= Global Health and Vaccination Research =

Norwegian research programme

Global Health and Vaccination Research (GLOBVAC) is a programme of the Research Council of Norway. Its primary objective is to support high-quality research with potential for high impact that can contribute to sustainable improvements in health and health equity for poor people in low- and lower-middle income countries (LMIC). Norwegians institutions may apply for grants in collaboration with researchers in other countries.

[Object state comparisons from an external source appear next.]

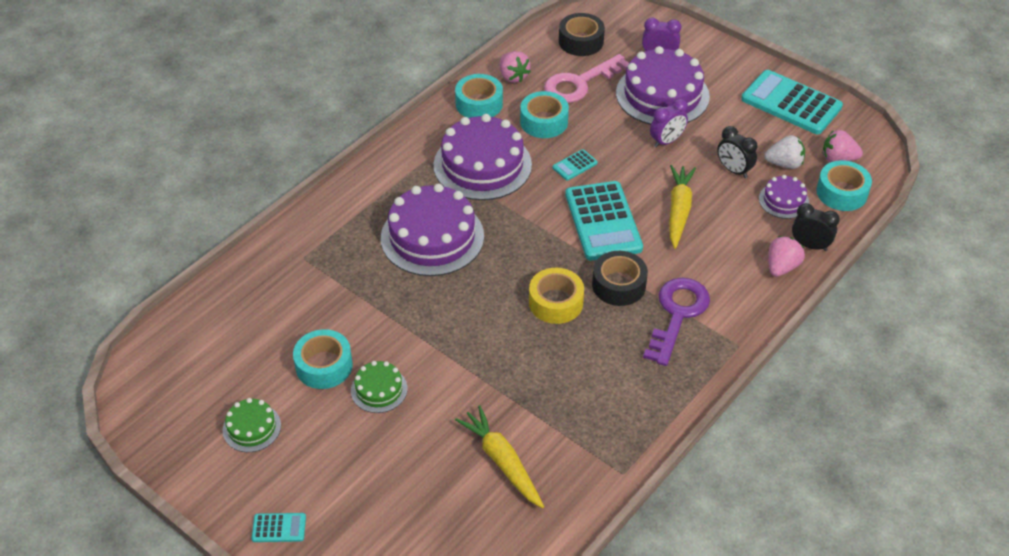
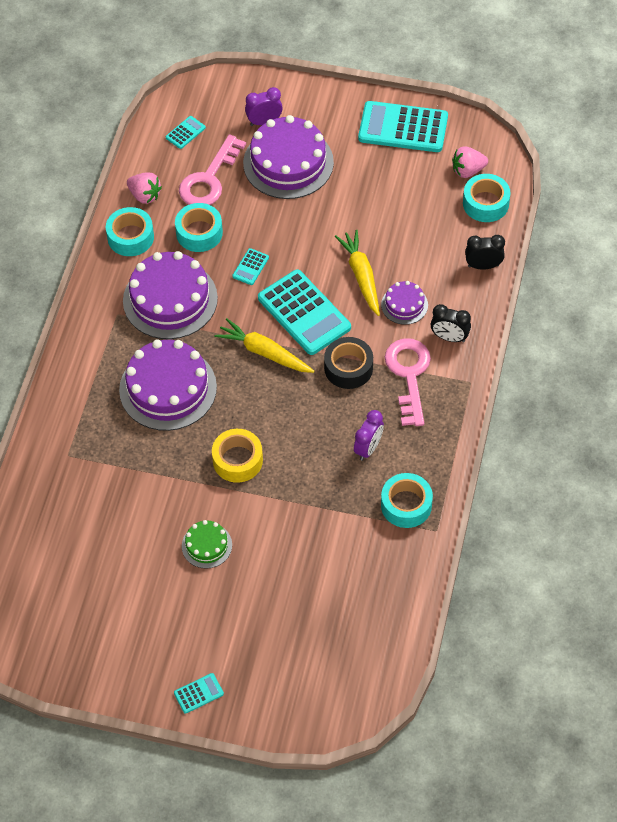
camera: 25 degrees left, 10 degrees up
green cake [223,398,281,452] -> none
turquoise tape [293,329,353,389] -> turquoise tape moved to [381,473,433,528]
yellow carrot [455,405,544,508] -> yellow carrot moved to [214,318,314,373]
yellow tape [529,268,584,324] -> yellow tape moved to [212,429,263,483]
black tape [559,13,605,56] -> turquoise calculator [166,116,206,149]
purple key [643,278,710,366] -> pink key [385,338,431,426]
purple clock [650,99,688,148] -> purple clock moved to [354,410,384,461]
black clock [717,126,758,178] -> black clock moved to [431,304,471,342]
purple cake [759,175,809,219] -> purple cake moved to [381,281,428,325]
white strawberry [764,135,805,169] -> none
pink strawberry [768,236,805,277] -> none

As all programmes of the Research Council of Norway it is led by a programme board appointed by the Division Board for Society and Health at the Research Council. The programme board for the period 2011–2014 is chaired by Peter Smith (epidemiologist). Other members include Prof. Nelson Sewankambo and Prof. Rifat Atun

It prioritizes projects in the following thematic areas:

1. Prevention and treatment of, and diagnostics for, communicable diseases with particular relevance for low and lower-middle income countries.
2. Family planning, reproductive, maternal, neonatal, child and youth health.
3. Health systems and health policy research: that is production and application of knowledge to improve how societies organize themselves in order to achieve health goals.
4. Implementation research: research on the promotion of uptake of research findings into public health programmes, and to expand knowledge on strategies for implementation and wider scaling-up of effective health interventions and health services.
5. Innovation in technology and methods development for maternal and child health in settings where appropriate technologies are not available or non-existing.